小道士却答非所问:“施主上月十五是否来找师父算过一卦?”
“正是。”那天正好是望江楼的竞拍会,没想到这个小道士会知道,聂显荧道,“那日我遇道长匆忙一别,还有些问题没弄明白,今日特来寻尘虚道长将卦象解完。

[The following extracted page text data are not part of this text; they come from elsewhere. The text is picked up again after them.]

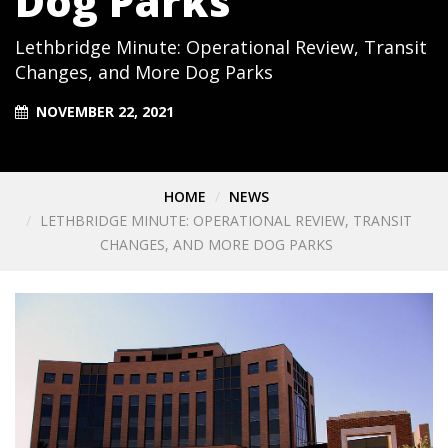
Dog Parks
Lethbridge Minute: Operational Review, Transit
Changes, and More Dog Parks
NOVEMBER 22, 2021
HOME
NEWS
LETHBRIDGE MINUTE: OPERATIONAL REVIEW, TRANSIT
CHANGES, AND MORE DOG PARKS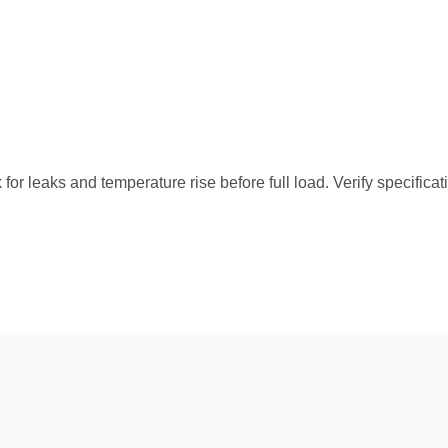
 for leaks and temperature rise before full load. Verify specific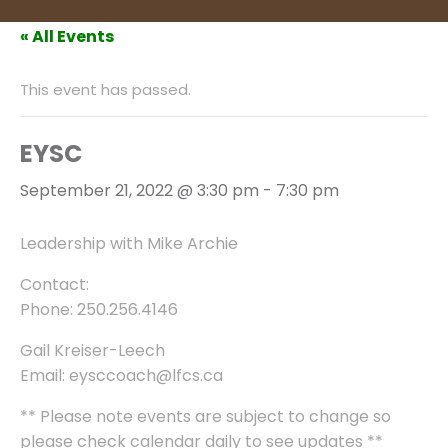
« All Events
This event has passed.
EYSC
September 21, 2022 @ 3:30 pm
-
7:30 pm
Leadership with Mike Archie
Contact:
Phone: 250.256.4146
Gail Kreiser-Leech
Email: eysccoach@lfcs.ca
** Please note events are subject to change so
please check calendar daily to see updates **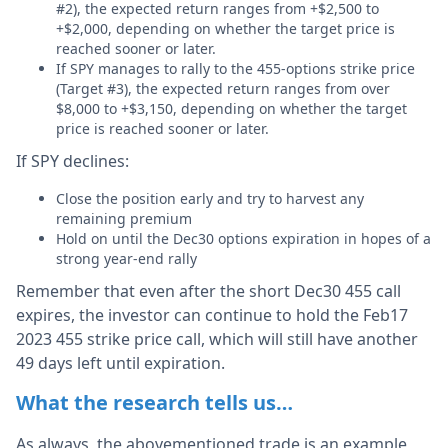
#2), the expected return ranges from +$2,500 to
+$2,000, depending on whether the target price is
reached sooner or later.
If SPY manages to rally to the 455-options strike price
(Target #3), the expected return ranges from over
$8,000 to +$3,150, depending on whether the target
price is reached sooner or later.
If SPY declines:
Close the position early and try to harvest any
remaining premium
Hold on until the Dec30 options expiration in hopes of a
strong year-end rally
Remember that even after the short Dec30 455 call
expires, the investor can continue to hold the Feb17
2023 455 strike price call, which will still have another
49 days left until expiration.
What the research tells us…
As always, the abovementioned trade is an example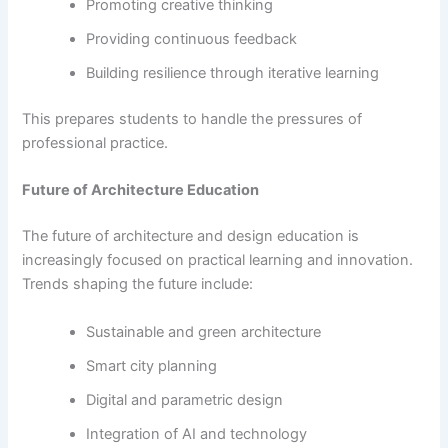
Promoting creative thinking
Providing continuous feedback
Building resilience through iterative learning
This prepares students to handle the pressures of
professional practice.
Future of Architecture Education
The future of architecture and design education is
increasingly focused on practical learning and innovation.
Trends shaping the future include:
Sustainable and green architecture
Smart city planning
Digital and parametric design
Integration of AI and technology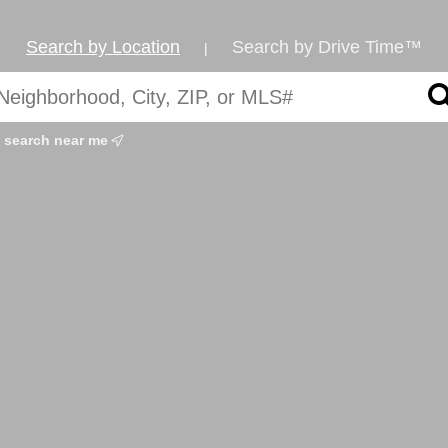
Search by Location
Search by Drive Time™
|
search near me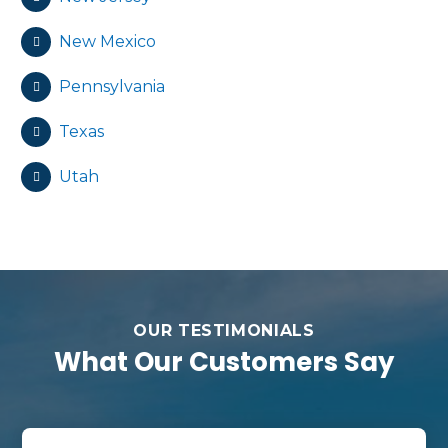
New Mexico
Pennsylvania
Texas
Utah
OUR TESTIMONIALS
What Our Customers Say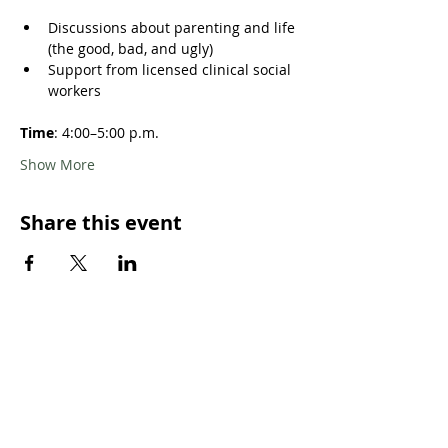
Discussions about parenting and life 
(the good, bad, and ugly)
Support from licensed clinical social 
workers
Time
: 4:00–5:00 p.m. 
Show More
Share this event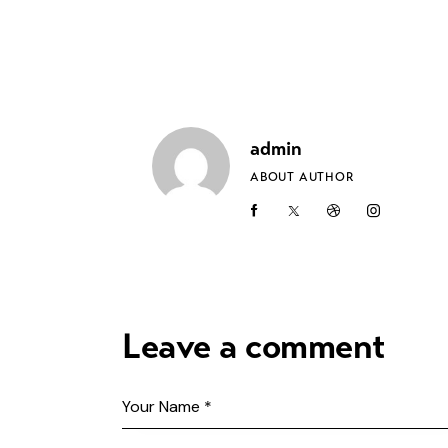
admin
ABOUT AUTHOR
Leave a comment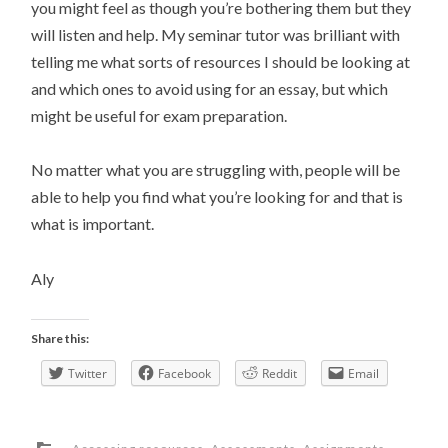
you might feel as though you’re bothering them but they
will listen and help. My seminar tutor was brilliant with
telling me what sorts of resources I should be looking at
and which ones to avoid using for an essay, but which
might be useful for exam preparation.
No matter what you are struggling with, people will be
able to help you find what you’re looking for and that is
what is important.
Aly
Share this:
Twitter
Facebook
Reddit
Email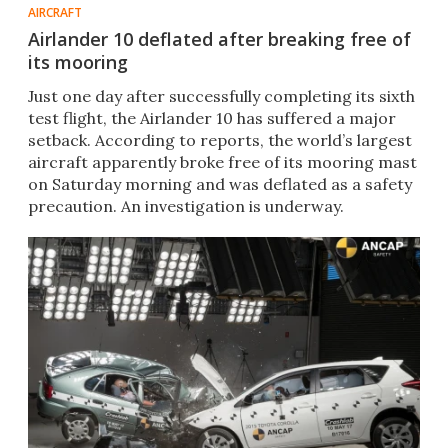
AIRCRAFT
Airlander 10 deflated after breaking free of
its mooring
Just one day after successfully completing its sixth
test flight, the Airlander 10 has suffered a major
setback. According to reports, the world’s largest
aircraft apparently broke free of its mooring mast
on Saturday morning and was deflated as a safety
precaution. An investigation is underway.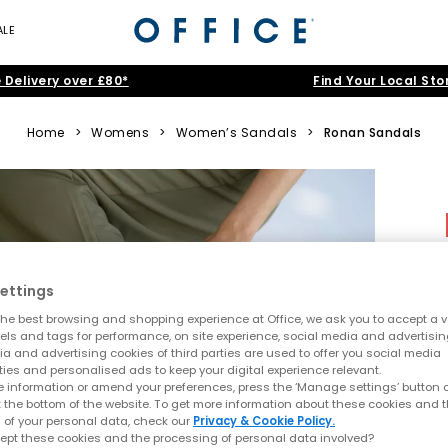
ALE
 Delivery over £80*
Find Your Local Sto
Home
>
Womens
>
Women’s Sandals
>
Ronan Sandals
ettings
he best browsing and shopping experience at Office, we ask you to accept a va
xels and tags for performance, on site experience, social media and advertisi
a and advertising cookies of third parties are used to offer you social media
ties and personalised ads to keep your digital experience relevant.
 information or amend your preferences, press the ‘Manage settings’ button or
t the bottom of the website. To get more information about these cookies and 
 of your personal data, check our
Privacy & Cookie Policy.
ept these cookies and the processing of personal data involved?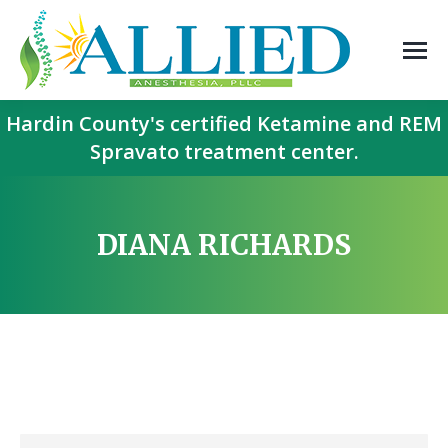
Hardin County's certified Ketamine and REM
Spravato treatment center.
DIANA RICHARDS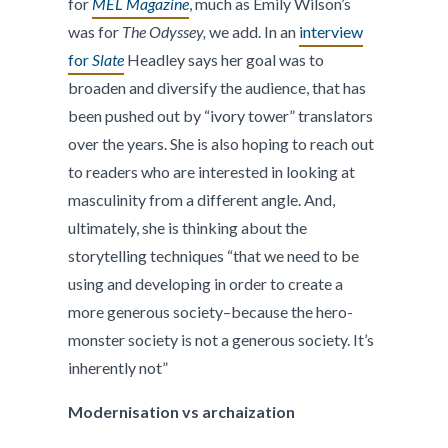
for
MEL Magazine
, much as Emily Wilson’s
was for
The Odyssey,
we add. In an
interview
for
Slate
Headley says her goal was to
broaden and diversify the audience, that has
been pushed out by “ivory tower” translators
over the years. She is also hoping to reach out
to readers who are interested in looking at
masculinity from a different angle. And,
ultimately, she is thinking about the
storytelling techniques “that we need to be
using and developing in order to create a
more generous society–because the hero-
monster society is not a generous society. It’s
inherently not”
Modernisation vs archaization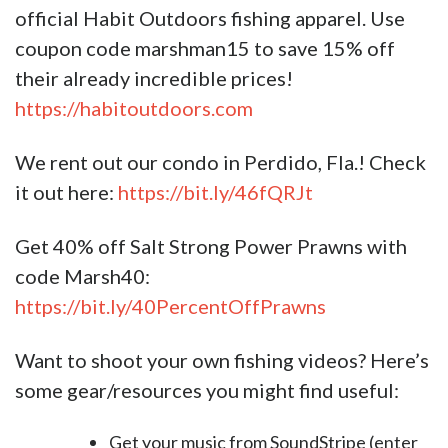
official Habit Outdoors fishing apparel. Use
coupon code marshman15 to save 15% off
their already incredible prices!
https://habitoutdoors.com
We rent out our condo in Perdido, Fla.! Check
it out here:
https://bit.ly/46fQRJt
Get 40% off Salt Strong Power Prawns with
code Marsh40:
https://bit.ly/40PercentOffPrawns
Want to shoot your own fishing videos? Here’s
some gear/resources you might find useful:
Get your music from SoundStripe (enter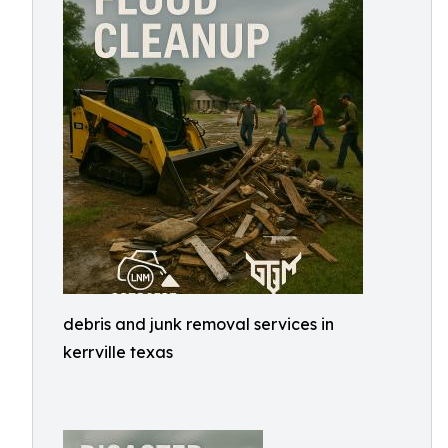
debris and junk removal services in
kerrville texas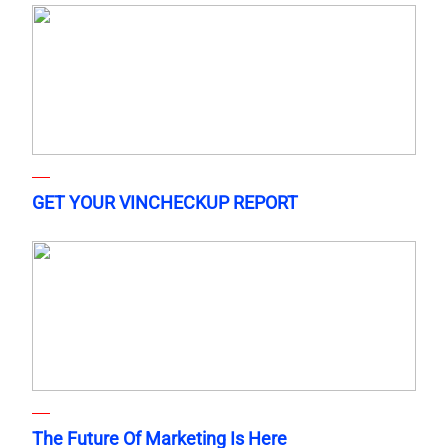
GET YOUR VINCHECKUP REPORT
The Future Of Marketing Is Here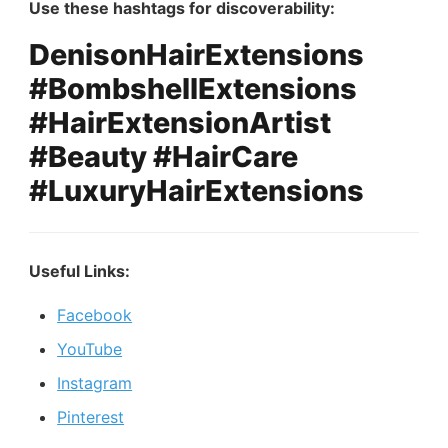
Use these hashtags for discoverability:
DenisonHairExtensions
#BombshellExtensions
#HairExtensionArtist
#Beauty #HairCare
#LuxuryHairExtensions
Useful Links:
Facebook
YouTube
Instagram
Pinterest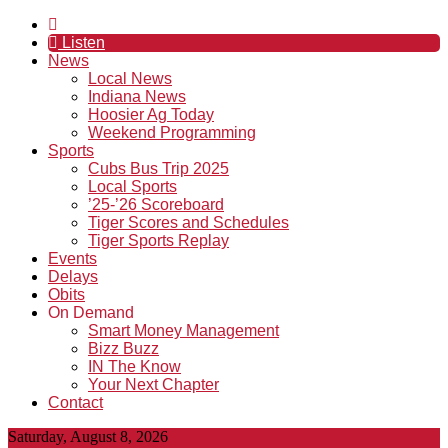
Listen
News
Local News
Indiana News
Hoosier Ag Today
Weekend Programming
Sports
Cubs Bus Trip 2025
Local Sports
’25-’26 Scoreboard
Tiger Scores and Schedules
Tiger Sports Replay
Events
Delays
Obits
On Demand
Smart Money Management
Bizz Buzz
IN The Know
Your Next Chapter
Contact
Saturday, August 8, 2026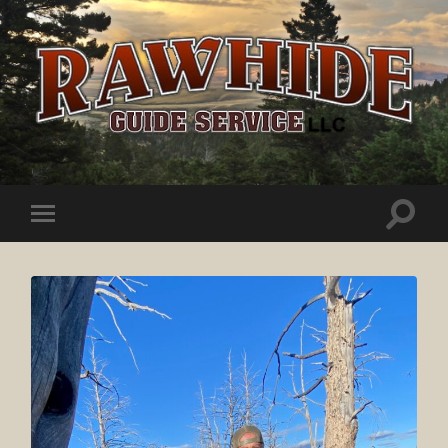
Rawhide
Guide
Service
Toggle
Toggle
search
mobile
field
menu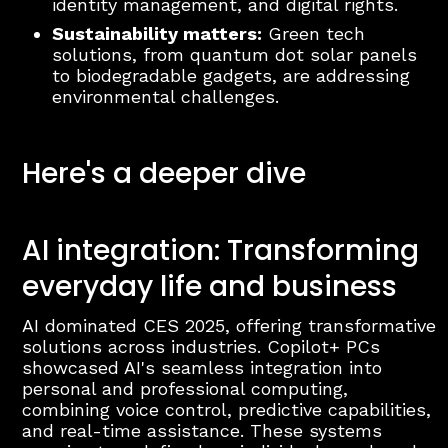
identity management, and digital rights.
Sustainability matters:
Green tech
solutions, from quantum dot solar panels
to biodegradable gadgets, are addressing
environmental challenges.
Here's a deeper dive
AI integration: Transforming
everyday life and business
AI dominated CES 2025, offering transformative
solutions across industries. Copilot+ PCs
showcased AI's seamless integration into
personal and professional computing,
combining voice control, predictive capabilities,
and real-time assistance. These systems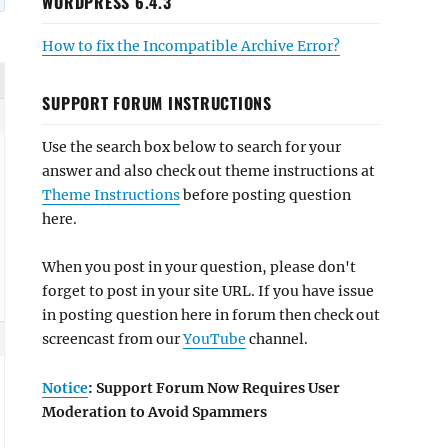
WORDPRESS 6.4.3
How to fix the Incompatible Archive Error?
SUPPORT FORUM INSTRUCTIONS
Use the search box below to search for your
answer and also check out theme instructions at
Theme Instructions
before posting question
here.
When you post in your question, please don't
forget to post in your site URL. If you have issue
in posting question here in forum then check out
screencast from our
YouTube
channel.
Notice
: Support Forum Now Requires User
Moderation to Avoid Spammers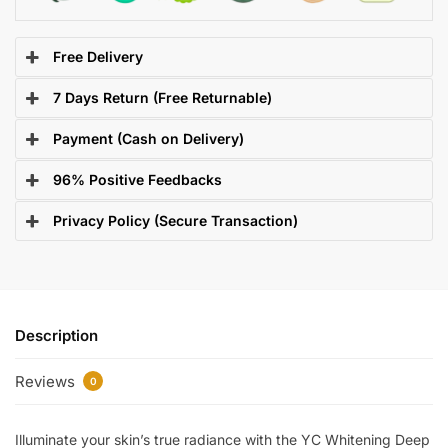
Free Delivery
7 Days Return (Free Returnable)
Payment (Cash on Delivery)
96% Positive Feedbacks
Privacy Policy (Secure Transaction)
Description
Reviews
0
Illuminate your skin’s true radiance with the YC Whitening Deep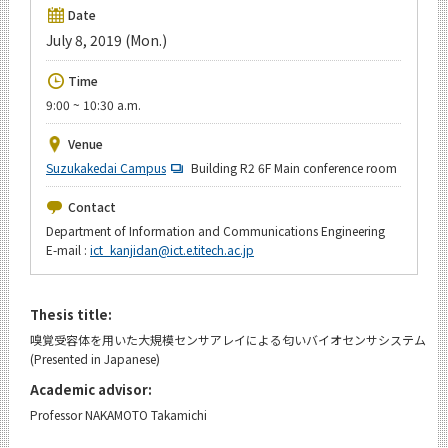
Upcoming Events
Date
July 8, 2019 (Mon.)
Upcoming Major Events
Time
Yearly archive
9:00 ~ 10:30 a.m.
Venue
Suzukakedai Campus
Building R2 6F Main conference room
Organization map
Contact
For students & staff
Department of Information and Communications Engineering
E-mail :
ict_kanjidan@ict.e.titech.ac.jp
CLOSE
Thesis title:
嗅覚受容体を用いた大規模センサアレイによる匂いバイオセンサシステム
(Presented in Japanese)
Academic advisor:
Professor NAKAMOTO Takamichi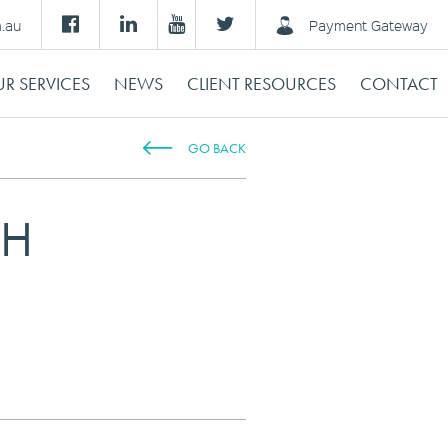
m.au
Payment Gateway
R SERVICES
NEWS
CLIENT RESOURCES
CONTACT
GO BACK
TH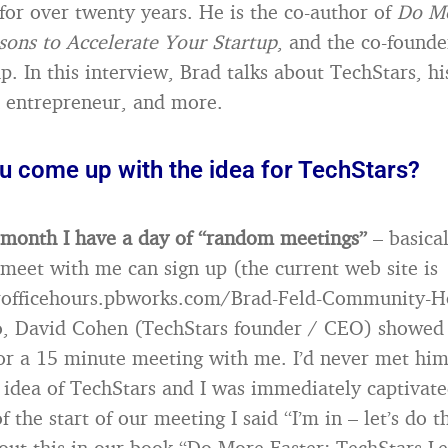
for over twenty years. He is the co-author of
Do Mo
sons to Accelerate Your Startup
, and the co-founde
. In this interview, Brad talks about TechStars, hi
 entrepreneur, and more.
u come up with the idea for TechStars?
 month I have a day of “random meetings”
– basica
 meet with me can sign up (the current web site is
rofficehours.pbworks.com/Brad-Feld-Community-H
o, David Cohen (TechStars founder / CEO) showed
r a 15 minute meeting with me. I’d never met him
 idea of TechStars and I was immediately captivate
f the start of our meeting I said “I’m in – let’s do t
out this in our book “Do More Faster: TechStars Le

”
“师父走前让我转告姑娘……”小道士顿了顿,“相信什么便是什么。”
又是云里雾里的,聂显荧心里头默默流泪,这老头怎么就不能把话说明白呢,偏要让她猜吗。
她信岁昭让她守护刘长歆,但这样的守护要到什么时候,到那种程度根本没有一个确切的指标就让她很头大,她喜欢确定的答案,而不是这样摸着石头过河。
还是说刘长歆之后会遇到一个很大的劫,到时候她帮她避开那样她就完成任务了?
她既希望是这样,又不希望是这样。
如果真是这样的话她就有一个明确的奋斗目标,不希望则是因为这样想像在诅咒刘长歆,她并不想刘长歆遇到灾祸,这件事与她是否有受伤的可能无关,单纯是因为刘长歆人好,她希望刘长歆能好好的。
刘止煜见她从跟小道士分开之后就一直沉默着没说话,即使看不见她的表情都能感觉到她整个人现在很郁闷,看到前面路口有卖酪茶的,“你喝酪茶吗?”
聂显荧回过神来,盯着前面眼熟的酪茶小摊,“嗯。”
刘止煜便上前买了四杯,还是那个标致的胡人老板,她动作马力地装好四杯,刘止煜让她把两杯打包好,另外两杯一杯给她,一杯递给一直默默跟在身后的刘晰。
这人有时候还挺好的,想起慕无澜交给她的任务,昨天自己才跟他承诺不会危害侯府,今天就被打脸了,心里头有点愧疚。
“你自己不要喝吗?”见刘止煜没买自己的份,聂显荧给他安利,“味道很浓郁的,你也买杯尝尝。”
说着就要过去给他也买一杯,刘止煜连忙抓住她,“不用,我不喜欢甜的。”
“真的很好喝,不是很甜,奶味可浓了……”
“我说不用!”刘止煜语气强硬起来。
聂显荧没搞懂他干嘛突然发脾气,胳膊依旧被他拽在手里也没发现,僵着身子回复,“哦,好。”
刘止煜连忙收回手,脸侧向一旁,缥缈地看向即将消失在地平线的残阳,语气强硬又不自在地说:“不好意思。”